Claire concluded that in both cases the migrants should have been called missionaries, just like she was called a missionary from Britain to Italy. They should be acknowledged with their skills of leadership and sense of community, their enthusiasm and commitment to the body of believers. The church should also identify with their day to day challenges such as racism, low paid jobs, processing of visa papers, social treatment and ills often linked to migrant communities.
Pastor Girma Bishaw from the Ethiopian Christian Fellowship Church, shared a more personal experience from a refugee’s perspective. He did this by allowing the audience to journey through the different stages of settling, being settled, tension of their purpose in the host nation and finally concluded with their transnational identity as citizens of heaven. This brought great insight to understand how the migrant church acts as a support base during the first two stages of settling in the host country. Throughout the initial stages they looked inward, and the church’s mission field were their Ethiopian community. It is during the tension stage where their eyes were opened to questions such as, “What if God brought us here for mission?” and they start engaging with British issues. The passage in 1 Peter 2:4-10 brings understanding that their citizenship is neither their homeland or the host nation, but in heaven. This transnational identity leads to a transnational responsibility to God and towards the people of whichever country he brought them to.

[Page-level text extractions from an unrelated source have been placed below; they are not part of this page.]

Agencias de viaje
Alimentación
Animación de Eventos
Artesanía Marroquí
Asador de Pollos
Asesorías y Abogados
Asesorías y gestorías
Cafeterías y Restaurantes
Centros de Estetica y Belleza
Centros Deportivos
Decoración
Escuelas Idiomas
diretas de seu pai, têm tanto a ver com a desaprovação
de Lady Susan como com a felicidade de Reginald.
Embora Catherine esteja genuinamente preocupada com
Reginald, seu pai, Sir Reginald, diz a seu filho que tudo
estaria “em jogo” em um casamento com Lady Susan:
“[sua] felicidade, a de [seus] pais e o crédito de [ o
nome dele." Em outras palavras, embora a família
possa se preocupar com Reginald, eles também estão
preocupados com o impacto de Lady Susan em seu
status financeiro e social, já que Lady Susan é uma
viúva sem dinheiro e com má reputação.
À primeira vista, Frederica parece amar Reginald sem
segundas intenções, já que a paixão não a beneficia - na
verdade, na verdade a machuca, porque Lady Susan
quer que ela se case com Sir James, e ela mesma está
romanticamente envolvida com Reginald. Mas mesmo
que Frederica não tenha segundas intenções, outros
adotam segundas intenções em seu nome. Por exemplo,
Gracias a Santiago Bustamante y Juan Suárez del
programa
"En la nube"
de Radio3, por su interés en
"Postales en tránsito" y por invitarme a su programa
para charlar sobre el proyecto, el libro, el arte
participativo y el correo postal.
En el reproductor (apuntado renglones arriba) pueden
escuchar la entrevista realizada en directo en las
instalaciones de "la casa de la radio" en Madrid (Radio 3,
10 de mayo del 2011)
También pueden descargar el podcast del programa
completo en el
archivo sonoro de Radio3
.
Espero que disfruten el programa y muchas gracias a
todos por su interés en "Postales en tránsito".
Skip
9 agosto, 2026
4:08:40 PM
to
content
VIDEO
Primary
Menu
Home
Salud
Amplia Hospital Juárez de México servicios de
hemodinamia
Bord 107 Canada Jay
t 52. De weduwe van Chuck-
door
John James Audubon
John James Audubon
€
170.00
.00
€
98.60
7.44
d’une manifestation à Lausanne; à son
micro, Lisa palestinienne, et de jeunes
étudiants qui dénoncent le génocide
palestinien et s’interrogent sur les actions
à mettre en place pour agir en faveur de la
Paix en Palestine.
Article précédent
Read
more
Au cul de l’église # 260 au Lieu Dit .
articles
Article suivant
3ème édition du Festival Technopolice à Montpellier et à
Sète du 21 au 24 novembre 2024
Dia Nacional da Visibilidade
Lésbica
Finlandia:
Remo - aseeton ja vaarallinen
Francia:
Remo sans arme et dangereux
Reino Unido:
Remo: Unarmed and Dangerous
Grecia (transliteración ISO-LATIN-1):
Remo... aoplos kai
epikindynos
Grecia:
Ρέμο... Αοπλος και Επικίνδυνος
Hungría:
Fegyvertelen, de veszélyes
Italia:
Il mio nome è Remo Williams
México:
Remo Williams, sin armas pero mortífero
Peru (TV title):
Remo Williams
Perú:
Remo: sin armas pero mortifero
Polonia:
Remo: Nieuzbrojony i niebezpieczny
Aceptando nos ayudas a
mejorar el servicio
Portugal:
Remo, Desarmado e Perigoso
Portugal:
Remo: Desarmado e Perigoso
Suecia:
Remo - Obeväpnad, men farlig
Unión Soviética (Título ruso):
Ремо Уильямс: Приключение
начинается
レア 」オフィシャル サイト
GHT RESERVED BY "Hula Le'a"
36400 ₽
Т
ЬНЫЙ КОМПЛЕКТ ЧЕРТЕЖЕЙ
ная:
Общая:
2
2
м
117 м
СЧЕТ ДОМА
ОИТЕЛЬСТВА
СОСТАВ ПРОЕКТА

Rev. Israel Olofinjana, one of the coordinators of the day and the founding director of CCMW, concluded the final session by looking at migration through a scriptural lens. He started off by saying there is no dichotomy between mission and migration, but that it goes hand in hand. Looking at the biblical story of Israel, he journeyed through migratory patterns in the Old Testament narrative and starting with Jesus’ incarnation showed how this theme is continued in the New Testament.
The speakers were not the only contributors, but as already mentioned every participant added great value during the breakout sessions, the open Q & A sessions and conversations over the break times.